This article was written by Clare and originally appeared in the New Statesman on 16 December 2014, here.
There are many things to celebrate about Gibraltar: the thriving economy, the drive to build new social housing and the promotion of environmental protection, to name just three. I could go on about all the positive things that are happening in Gibraltar. However, as Gibraltar’s MEP I feel that I have to use this article to address the latest problems that Gibraltar is unnecessarily facing as a result of the truculent behaviour of the Spanish government.
The ongoing border issues continue to frustrate the day-to-day lives not just of Gibraltarians, but also Spanish people who depend on Gibraltar for their livelihood. Given the economic strength of Gibraltar and the current weakness of the Spanish economy, it would make sense for the Spanish government to make it easier for its citizens to take good, well paid jobs in Gibraltar. However, its priority seems to be to use Gibraltar as a political football in internal Spanish politics to the detriment of its own citizens.
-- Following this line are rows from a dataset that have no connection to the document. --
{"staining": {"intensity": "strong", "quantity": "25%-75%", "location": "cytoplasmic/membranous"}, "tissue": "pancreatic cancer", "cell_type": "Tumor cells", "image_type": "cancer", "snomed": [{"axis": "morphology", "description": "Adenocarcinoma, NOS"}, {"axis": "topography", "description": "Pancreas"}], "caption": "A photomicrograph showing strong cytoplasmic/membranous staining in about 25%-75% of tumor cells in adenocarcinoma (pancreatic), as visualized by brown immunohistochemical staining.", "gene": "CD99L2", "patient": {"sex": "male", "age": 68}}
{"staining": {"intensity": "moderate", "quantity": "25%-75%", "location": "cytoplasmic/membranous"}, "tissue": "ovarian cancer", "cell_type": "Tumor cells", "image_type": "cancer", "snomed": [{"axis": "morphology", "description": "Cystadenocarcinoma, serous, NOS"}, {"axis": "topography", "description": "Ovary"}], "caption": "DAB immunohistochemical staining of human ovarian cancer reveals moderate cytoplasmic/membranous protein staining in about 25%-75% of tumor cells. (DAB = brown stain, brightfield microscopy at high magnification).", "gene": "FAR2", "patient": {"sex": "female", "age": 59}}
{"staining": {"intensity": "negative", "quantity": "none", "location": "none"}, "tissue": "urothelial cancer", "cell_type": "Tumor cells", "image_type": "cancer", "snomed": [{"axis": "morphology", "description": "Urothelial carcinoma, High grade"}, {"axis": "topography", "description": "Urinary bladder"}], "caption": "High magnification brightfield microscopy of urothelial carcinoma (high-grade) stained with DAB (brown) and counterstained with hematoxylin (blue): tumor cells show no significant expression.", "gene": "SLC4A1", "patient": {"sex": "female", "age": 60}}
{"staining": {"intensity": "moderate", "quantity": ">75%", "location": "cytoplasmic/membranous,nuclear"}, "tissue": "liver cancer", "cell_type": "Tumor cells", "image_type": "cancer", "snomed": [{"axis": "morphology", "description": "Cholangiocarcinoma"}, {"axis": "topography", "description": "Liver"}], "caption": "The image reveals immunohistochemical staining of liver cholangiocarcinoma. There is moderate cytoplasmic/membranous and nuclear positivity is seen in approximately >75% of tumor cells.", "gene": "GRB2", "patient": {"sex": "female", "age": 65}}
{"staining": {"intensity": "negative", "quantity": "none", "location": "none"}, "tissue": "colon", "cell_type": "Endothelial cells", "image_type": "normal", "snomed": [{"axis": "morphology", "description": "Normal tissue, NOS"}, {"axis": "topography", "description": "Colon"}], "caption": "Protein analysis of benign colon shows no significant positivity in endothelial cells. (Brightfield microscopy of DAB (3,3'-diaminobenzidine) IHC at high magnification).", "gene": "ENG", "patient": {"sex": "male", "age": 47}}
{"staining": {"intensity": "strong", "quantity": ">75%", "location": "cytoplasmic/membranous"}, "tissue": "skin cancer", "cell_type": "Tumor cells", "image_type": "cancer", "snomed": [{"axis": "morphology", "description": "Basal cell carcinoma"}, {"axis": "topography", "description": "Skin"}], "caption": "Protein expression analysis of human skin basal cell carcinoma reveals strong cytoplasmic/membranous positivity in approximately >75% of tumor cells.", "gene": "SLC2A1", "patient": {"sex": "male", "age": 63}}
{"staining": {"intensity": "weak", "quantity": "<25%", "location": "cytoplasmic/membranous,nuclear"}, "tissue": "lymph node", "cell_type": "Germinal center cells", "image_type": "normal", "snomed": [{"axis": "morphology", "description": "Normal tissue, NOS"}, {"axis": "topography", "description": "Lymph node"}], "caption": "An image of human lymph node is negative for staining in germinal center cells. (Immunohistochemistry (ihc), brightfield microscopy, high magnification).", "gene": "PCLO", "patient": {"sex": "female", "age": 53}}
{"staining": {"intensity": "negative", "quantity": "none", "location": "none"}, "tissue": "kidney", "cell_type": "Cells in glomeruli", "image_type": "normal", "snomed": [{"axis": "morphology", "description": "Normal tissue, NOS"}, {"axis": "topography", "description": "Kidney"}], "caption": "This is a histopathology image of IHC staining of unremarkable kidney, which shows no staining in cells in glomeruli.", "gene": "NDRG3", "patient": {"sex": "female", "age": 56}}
On top of continuing breaches of the fundamental European Union principle of freedom of movement for workers, there are the frequent invasions of sovereign territory. Last week saw the latest of a long list when a Spanish helicopter, without displaying lights, flew over houses in Gibraltar. It is wrong in principle and in law that British Gibraltar Territorial Waters and airspace are continually abused, but it is also very dangerous. On my visits to Gibraltar and talking to Gibraltarian representatives in Brussels, the recurrent concern is that one day one of these incursions will result in serious injury or even death. Again, the Spanish government must be held to account for its illegal and irresponsible behaviour.
Finally and extraordinarily, the Spanish government attempted to exclude Gibraltar and its airport from the Single European Sky 2+ (SES2+) agreement at a meeting of European transport ministers on 3 December. These rules will coordinate airspace regulation and planning across the EU, and in effect their implementation was delayed because of Spain's intransigence about Gibraltar's sovereignty. However, there shouldn't be a dispute on this issue in the first place. The 2006 Cordoba Agreement between the British, Gibraltarian and Spanish governments specifically included the airport, and subsequently Gibraltar has fulfilled all of the requirements of the agreement.
I wrote to the Commission about this issue last month but have not received a response in time to report it in this article, despite chasing. I have also spoken with colleagues about the European Parliament's Transport Committee, working to build an alliance in an effort to avoid SES2+ being agreed without any resolution in favour of Gibraltar. It is more than a little disappointing that the Italian presidency let the Spanish government derail the agreement, turning what should have been a good news story into an unnecessary controversy. I welcome the strong words from the UK government on this issue and sincerely hope that, on this occasion at least, it will result in a positive outcome for Gibraltar. In the meantime, I will continue to do all I can as an MEP is to ensure that Gibraltar is included in SES2+, and only then can the new regulation finally be agreed.
I am looking forward to writing an article all about the many positive things that are happening in Gibraltar, and I will do so one day soon. However, frustration with both the Spanish government's actions and the snail’s pace of the Commission in enforcing Gibraltar's rights as a part of the European Union mean that that day must be postponed once again.